* [SOURCE PASSAGE]:
******

Today I want to talk about narcissism. Narcissism has come up quite a bit in various conversations that we've had here at the podcast over the last couple of months. The reason for that is that there are a lot of narcissists in the law, and in particular, there are a lot of narcissists in Biglaw, which is where my experience started out in the law. I'm sure you've heard, if you've listened to these other episodes, some conversations that we've had about narcissism and also the fact that there can be narcissistic systems. This is not going to be a comprehensive exploration of narcissism, but in particular, I want to talk today about two types of narcissism that definitely show up in legal contexts and are extremely harmful, and at the same time, behavior like this is often normalized.

Briefly, let's just touch on narcissism and what it is. This information, I'm pulling from two articles on verywellmind.com and these will be linked in the show notes. Narcissism is a personality trait that everyone has to some degree. There is a spectrum. We all can exhibit narcissistic traits at times. However, there's a difference between having some narcissistic traits and having narcissistic personality disorder, which means that you meet a certain number of criteria under the DSM. One of the things that can be tricky with narcissism is that most people who have an actual diagnosable degree of narcissism are the least likely to think that they actually need help because part of the symptomatology of their disorder is that they think that everyone else is the problem and not them.

Another really important thing to understand about narcissism is that someone doesn't have to have every single trait, someone doesn't have to be an actual diagnosable narcissist in order for their behavior to be extremely harmful to the people around them. In fact, you can have someone who only exhibits one or two narcissistic traits, but if the way the traits show up is severe enough, it can be just as harmful as someone who might actually qualify for a diagnosis of NPD under the DSM.

Let's talk a bit about what you might see if you are working with a malignant narcissist. Of course, this is an incomplete list, but I think that going through this list will be helpful because similar to the episode from a couple of months ago, talking about the eight signs of a toxic workplace, a lot of these characteristics, signs, and symptoms that I am going to talk about are in some ways descriptive of how certain types of lawyers often act. Let's go through this list. Here are things that are often characteristic of malignant narcissists: They are preoccupied with fantasies about beauty, brilliance, success, and power, their own. They're unable to handle criticism. Anyone have a boss in a legal setting who's not good at taking criticism or who hands out lots of criticism but never thinks that they are the one that has done anything wrong? Maybe something you've experienced.

Malignant narcissists also have a tendency to lash out if they feel slighted. They're likely to take advantage of others to get what they want. They're overly concerned about their appearance and how they look to others. This can be physical appearance or social. They have an expectation of being treated as a superior. I can think of multiple stories that I've heard of people in positions of authority at firms, in particular, partners getting very upset because someone who they perceived as being inferior to them did not bring the level of obsequiousness that they expected to an interaction with them.

Another characteristic of malignant narcissists is lack of empathy for others. They can have an inflated sense of self and inability to self-regulate. By self-regulate, that means an inability to control their emotions and the way that they experience them, which can often involve lashing out, screaming, throwing things, name-calling, shutting down, silent treatment. Think of all the things that a toddler might do but in an adult's body, and that's what you're talking about when we're talking about an inability to self-regulate.

******

Collected data entries

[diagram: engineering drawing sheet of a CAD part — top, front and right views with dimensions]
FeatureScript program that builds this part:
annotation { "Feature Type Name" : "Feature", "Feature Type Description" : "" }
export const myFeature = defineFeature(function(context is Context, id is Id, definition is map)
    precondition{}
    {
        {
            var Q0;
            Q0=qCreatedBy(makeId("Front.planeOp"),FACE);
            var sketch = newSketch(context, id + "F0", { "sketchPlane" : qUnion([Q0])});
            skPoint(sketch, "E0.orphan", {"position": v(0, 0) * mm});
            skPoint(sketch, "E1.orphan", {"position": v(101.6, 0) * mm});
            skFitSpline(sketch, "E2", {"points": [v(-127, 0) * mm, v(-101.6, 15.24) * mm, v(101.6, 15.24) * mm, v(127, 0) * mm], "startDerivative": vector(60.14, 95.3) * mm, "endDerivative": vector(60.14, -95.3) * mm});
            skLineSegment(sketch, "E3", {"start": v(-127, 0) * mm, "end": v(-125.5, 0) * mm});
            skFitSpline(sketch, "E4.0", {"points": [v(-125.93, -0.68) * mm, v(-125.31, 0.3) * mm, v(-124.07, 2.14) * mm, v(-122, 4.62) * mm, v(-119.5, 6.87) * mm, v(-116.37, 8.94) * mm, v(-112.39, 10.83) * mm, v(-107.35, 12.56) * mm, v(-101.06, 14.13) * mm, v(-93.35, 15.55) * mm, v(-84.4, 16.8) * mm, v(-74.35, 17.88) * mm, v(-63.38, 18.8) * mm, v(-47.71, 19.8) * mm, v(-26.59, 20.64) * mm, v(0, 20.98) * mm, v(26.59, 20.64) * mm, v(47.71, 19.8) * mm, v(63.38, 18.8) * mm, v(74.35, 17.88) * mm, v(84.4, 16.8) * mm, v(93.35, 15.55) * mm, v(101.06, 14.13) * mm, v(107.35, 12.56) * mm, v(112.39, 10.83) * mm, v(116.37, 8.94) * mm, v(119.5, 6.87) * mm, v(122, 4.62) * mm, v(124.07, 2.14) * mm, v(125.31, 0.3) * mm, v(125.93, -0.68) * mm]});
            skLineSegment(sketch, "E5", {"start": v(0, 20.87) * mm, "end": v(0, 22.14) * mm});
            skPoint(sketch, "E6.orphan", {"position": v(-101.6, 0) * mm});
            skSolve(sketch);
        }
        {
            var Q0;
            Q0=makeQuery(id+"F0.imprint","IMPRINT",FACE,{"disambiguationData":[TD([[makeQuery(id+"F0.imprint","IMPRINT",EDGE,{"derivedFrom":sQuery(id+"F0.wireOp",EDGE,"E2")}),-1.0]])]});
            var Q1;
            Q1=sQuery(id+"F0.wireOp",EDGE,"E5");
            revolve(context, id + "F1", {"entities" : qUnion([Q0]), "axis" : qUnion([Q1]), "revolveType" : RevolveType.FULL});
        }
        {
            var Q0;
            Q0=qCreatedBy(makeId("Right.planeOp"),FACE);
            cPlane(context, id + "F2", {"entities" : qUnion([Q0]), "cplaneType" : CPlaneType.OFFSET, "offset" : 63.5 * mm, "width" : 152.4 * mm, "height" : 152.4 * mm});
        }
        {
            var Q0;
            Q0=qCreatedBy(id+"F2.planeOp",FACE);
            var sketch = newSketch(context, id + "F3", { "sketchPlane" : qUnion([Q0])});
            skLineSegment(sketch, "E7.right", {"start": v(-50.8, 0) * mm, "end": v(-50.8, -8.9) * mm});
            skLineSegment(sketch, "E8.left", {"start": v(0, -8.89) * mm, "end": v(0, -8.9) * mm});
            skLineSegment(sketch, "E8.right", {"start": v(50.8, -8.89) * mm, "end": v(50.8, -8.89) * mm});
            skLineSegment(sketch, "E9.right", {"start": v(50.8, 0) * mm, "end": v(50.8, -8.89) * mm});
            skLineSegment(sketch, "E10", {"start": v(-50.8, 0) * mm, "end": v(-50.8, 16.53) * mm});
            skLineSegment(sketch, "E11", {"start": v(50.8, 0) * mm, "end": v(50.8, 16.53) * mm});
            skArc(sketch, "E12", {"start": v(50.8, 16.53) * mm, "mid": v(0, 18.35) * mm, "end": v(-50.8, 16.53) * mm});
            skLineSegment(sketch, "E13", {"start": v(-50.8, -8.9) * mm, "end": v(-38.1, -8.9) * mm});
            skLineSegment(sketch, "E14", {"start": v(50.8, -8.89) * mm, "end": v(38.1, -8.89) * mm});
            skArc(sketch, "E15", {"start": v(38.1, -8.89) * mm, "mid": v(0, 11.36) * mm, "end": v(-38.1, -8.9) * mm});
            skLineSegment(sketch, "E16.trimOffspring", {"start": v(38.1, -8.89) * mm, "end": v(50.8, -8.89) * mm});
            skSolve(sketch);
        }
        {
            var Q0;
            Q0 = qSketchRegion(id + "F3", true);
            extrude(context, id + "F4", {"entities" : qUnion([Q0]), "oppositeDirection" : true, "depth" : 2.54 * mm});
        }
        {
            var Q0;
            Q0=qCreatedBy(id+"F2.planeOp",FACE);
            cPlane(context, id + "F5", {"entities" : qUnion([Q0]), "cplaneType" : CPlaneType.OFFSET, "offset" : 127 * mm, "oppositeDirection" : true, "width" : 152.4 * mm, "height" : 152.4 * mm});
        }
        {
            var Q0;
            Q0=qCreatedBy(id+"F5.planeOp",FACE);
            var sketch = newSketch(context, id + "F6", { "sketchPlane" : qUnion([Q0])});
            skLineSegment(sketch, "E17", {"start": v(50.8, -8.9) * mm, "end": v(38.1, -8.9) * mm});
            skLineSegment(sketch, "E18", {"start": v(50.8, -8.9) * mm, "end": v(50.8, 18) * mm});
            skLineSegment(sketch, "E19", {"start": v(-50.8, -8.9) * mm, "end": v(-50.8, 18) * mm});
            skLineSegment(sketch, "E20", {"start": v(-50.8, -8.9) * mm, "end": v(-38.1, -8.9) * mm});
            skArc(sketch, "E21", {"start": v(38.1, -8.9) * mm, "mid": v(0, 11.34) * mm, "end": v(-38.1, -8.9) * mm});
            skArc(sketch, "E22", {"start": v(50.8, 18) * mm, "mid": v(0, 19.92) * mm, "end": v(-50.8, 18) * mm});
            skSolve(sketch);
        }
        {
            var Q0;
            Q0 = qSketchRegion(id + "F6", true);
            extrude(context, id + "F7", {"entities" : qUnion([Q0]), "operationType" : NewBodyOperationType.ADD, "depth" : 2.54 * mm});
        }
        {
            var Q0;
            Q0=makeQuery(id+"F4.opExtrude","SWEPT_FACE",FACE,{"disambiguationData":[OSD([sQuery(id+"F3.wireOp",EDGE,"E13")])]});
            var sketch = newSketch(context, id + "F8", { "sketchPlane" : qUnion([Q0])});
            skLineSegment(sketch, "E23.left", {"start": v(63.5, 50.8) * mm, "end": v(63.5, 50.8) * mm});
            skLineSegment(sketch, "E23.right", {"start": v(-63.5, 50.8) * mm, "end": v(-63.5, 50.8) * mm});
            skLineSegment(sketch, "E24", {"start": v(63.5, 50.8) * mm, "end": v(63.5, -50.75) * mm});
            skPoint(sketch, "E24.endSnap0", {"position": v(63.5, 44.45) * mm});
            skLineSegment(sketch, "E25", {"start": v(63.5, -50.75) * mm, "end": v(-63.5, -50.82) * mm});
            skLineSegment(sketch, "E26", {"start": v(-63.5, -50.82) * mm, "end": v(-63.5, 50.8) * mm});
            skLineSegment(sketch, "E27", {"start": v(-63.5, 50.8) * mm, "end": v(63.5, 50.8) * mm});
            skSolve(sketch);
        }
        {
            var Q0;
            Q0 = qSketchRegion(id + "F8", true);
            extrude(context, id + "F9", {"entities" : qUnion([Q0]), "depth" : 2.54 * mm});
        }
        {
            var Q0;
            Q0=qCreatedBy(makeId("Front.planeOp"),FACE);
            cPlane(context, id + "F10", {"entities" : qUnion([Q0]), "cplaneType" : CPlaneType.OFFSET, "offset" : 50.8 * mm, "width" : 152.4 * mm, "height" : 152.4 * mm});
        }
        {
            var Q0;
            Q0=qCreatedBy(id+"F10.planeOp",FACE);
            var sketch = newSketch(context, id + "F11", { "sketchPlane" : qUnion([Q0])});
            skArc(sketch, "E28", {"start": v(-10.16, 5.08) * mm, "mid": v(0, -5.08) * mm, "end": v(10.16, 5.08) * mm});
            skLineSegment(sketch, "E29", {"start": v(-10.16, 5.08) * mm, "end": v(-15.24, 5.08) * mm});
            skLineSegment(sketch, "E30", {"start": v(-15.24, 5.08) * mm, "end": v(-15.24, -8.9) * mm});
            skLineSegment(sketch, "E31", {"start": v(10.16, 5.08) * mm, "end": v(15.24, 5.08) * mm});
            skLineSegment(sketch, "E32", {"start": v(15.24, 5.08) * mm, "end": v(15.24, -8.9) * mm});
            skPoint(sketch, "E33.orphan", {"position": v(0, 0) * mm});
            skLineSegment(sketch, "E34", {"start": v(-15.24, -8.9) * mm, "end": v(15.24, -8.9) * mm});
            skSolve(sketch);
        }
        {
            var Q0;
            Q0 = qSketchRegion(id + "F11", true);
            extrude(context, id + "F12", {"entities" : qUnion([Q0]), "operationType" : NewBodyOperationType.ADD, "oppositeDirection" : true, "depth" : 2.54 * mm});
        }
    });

******

* [TASK TO COMPLETE]:
Please state what the narcissism passage says an inability to self-regulate means.

* [REPLY TO THE TASK]:
It means an inability to control one's emotions and the way one experiences them.